State-power moves
Security Ratchet
A security measure expands in response to threat and then becomes the new baseline.
What It Is
The Security Ratchet appears when surveillance, enforcement, sanctions, detention, or military authority moves one notch tighter with no obvious mechanism for moving back.
Readers can miss the cumulative effect when each move is defended as narrow, practical, or temporary.
How To Spot It
The immediate threat is real enough to make the expansion sound sensible. The field-guide question is what stops the expansion later.

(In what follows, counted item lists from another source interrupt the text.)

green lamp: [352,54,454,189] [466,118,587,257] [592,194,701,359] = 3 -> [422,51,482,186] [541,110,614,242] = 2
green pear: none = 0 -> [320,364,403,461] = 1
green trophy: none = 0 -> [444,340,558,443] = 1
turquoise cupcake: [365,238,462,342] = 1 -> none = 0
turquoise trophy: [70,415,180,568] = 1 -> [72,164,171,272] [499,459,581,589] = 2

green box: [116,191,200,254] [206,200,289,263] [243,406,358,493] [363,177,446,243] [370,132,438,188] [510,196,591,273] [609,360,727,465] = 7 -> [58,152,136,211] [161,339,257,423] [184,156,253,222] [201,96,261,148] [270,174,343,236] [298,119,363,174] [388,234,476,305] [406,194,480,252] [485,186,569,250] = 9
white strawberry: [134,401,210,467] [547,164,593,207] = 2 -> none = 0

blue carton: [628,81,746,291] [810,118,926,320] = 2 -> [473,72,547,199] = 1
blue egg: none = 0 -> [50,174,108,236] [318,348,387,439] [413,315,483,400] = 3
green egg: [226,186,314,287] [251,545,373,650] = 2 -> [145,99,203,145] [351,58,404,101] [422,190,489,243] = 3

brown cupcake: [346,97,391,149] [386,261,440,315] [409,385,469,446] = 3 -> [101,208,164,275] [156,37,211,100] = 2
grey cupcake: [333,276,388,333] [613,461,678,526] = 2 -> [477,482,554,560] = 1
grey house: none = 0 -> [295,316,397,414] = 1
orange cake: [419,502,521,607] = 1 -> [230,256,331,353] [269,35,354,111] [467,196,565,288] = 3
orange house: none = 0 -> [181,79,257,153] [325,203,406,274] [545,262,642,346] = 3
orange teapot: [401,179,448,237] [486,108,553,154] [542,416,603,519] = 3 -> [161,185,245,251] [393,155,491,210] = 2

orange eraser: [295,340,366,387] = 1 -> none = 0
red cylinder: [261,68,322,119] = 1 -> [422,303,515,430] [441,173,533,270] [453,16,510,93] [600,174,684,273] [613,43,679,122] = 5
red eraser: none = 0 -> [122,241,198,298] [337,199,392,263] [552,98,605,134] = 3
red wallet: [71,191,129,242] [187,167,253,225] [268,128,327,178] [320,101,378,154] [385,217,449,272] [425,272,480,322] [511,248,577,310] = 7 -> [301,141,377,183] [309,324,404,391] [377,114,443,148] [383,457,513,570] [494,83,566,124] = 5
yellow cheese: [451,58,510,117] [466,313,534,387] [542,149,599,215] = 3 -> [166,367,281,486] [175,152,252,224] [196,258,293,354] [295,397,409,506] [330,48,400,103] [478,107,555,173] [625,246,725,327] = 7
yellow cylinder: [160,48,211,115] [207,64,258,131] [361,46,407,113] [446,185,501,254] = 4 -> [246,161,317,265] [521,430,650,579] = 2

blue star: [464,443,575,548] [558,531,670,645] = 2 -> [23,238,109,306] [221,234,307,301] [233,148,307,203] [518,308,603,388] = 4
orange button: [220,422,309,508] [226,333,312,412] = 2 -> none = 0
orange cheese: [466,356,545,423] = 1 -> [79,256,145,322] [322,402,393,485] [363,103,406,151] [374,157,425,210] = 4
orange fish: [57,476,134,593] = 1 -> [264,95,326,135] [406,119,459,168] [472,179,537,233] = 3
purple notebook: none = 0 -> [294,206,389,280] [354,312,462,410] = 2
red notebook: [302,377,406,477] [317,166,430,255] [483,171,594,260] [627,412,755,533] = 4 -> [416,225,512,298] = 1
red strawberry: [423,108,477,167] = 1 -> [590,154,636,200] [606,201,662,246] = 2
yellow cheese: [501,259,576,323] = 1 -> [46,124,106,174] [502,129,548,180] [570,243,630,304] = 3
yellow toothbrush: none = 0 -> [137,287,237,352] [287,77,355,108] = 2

- New watchlists, sanctions, searches, or enforcement categories
- Temporary measures with undefined endpoints
- Opponents described as naive about risk
- Oversight treated as friction rather than legitimacy
Geneva tightens security and boards up storefronts ahead of anti-G7 protests before Evian summit
Geneva's tightened security and boarded-up storefronts ahead of anti-G7 protests show how a real threat of unrest justifies a broader security baseline around major summits. The immediate precautions make sense, but the pattern is the steady normalization of heavier controls whenever high-profile gatherings approach.
False Positive
Not every security action is a ratchet. The signature is cumulative expansion without a rollback path.
Prior Sightings
2026-06-13
Anthropic disables Fable 5 and Mythos 5 after U.S. order restricting foreign access
A U.S. order restricting foreign access led Anthropic to disable major models, turning a security restriction into a broader baseline for who can use advanced AI tools. Once access controls are normalized in response to threat, the open question is what would make them shrink again.
2026-06-12
China confirms detention of U.S. scholar Min Zin on suspicion of espionage
Detaining a U.S. scholar on espionage suspicion shows how national-security logic can widen the range of people treated as potential threats. Once academic exchange is folded into counterespionage enforcement, the tighter baseline can persist long after any single case.
2026-06-11
Trump’s Bill Pulte appointment as acting DNI complicates Section 702 renewal
A fight over renewing Section 702 shows how surveillance powers granted for security threats become the default baseline for the next round. The pressure is always to preserve or extend the tool, while oversight is treated as a complication to be managed.